What you are asked to do:
Line by line, print the records exactly, and keep images out of the copy.

[Object tracking records]
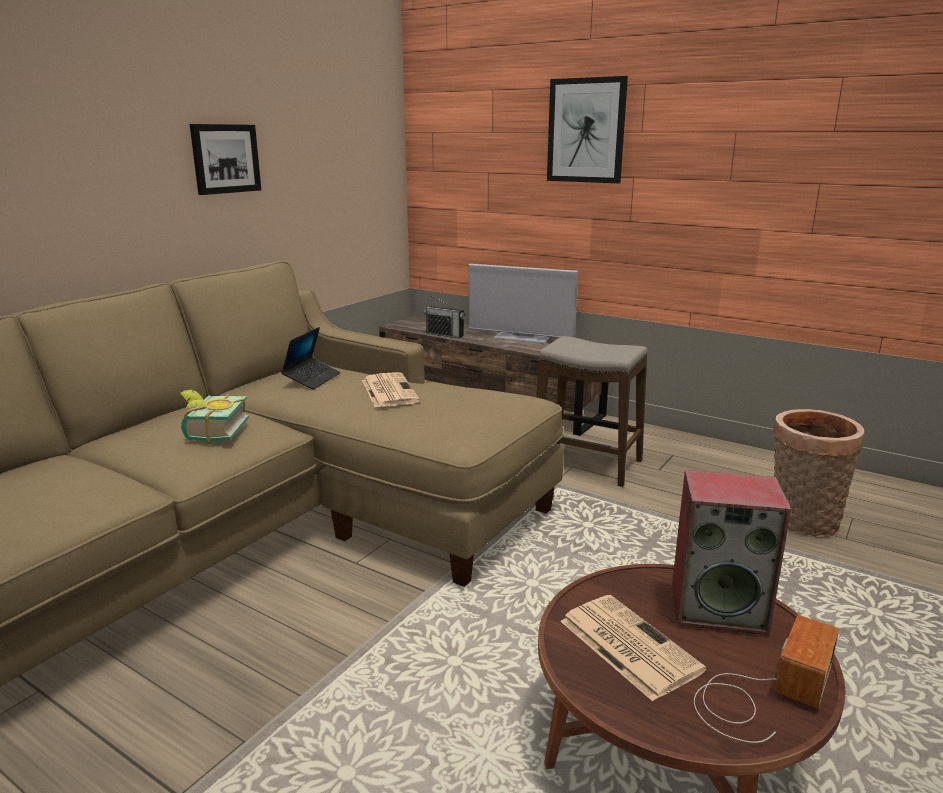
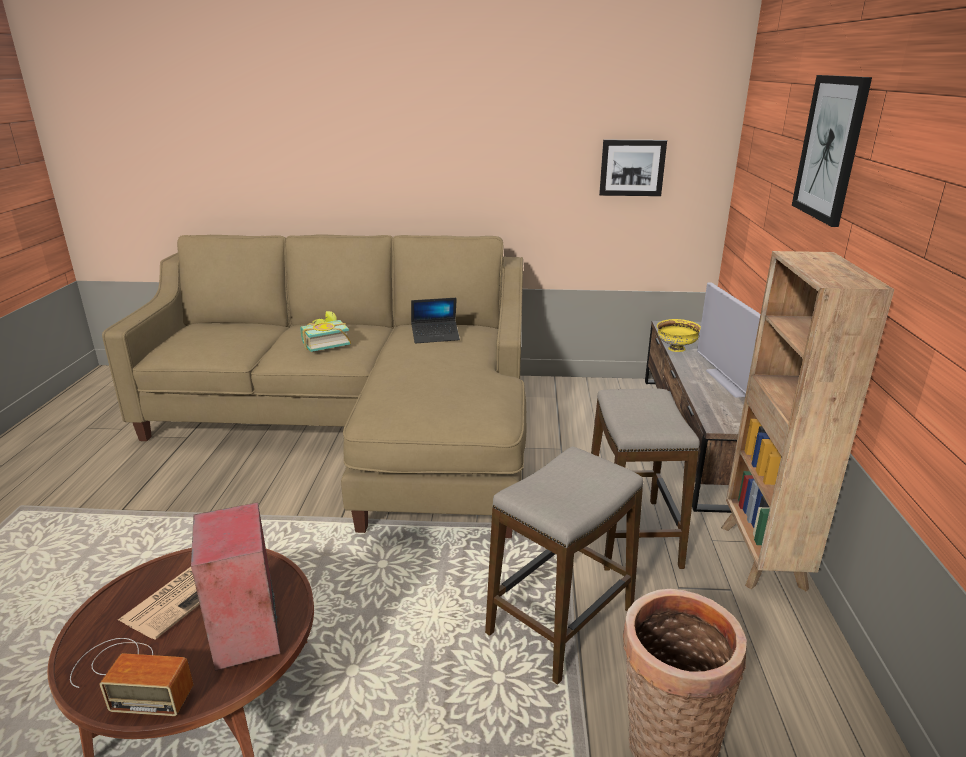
camera: 60 degrees right, 5 degrees up
picture [190,124,261,195] -> picture moved to [599,140,667,196]
newspaper [362,372,420,407] -> none
radio [424,296,465,338] -> yellow bowl [657,319,701,352]
none -> stool [485,446,643,685]
none -> brown bookcase [721,251,894,592]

Result:
camera: 60 degrees right, 5 degrees up
picture [190,124,261,195] -> picture moved to [599,140,667,196]
newspaper [362,372,420,407] -> none
radio [424,296,465,338] -> yellow bowl [657,319,701,352]
none -> stool [485,446,643,685]
none -> brown bookcase [721,251,894,592]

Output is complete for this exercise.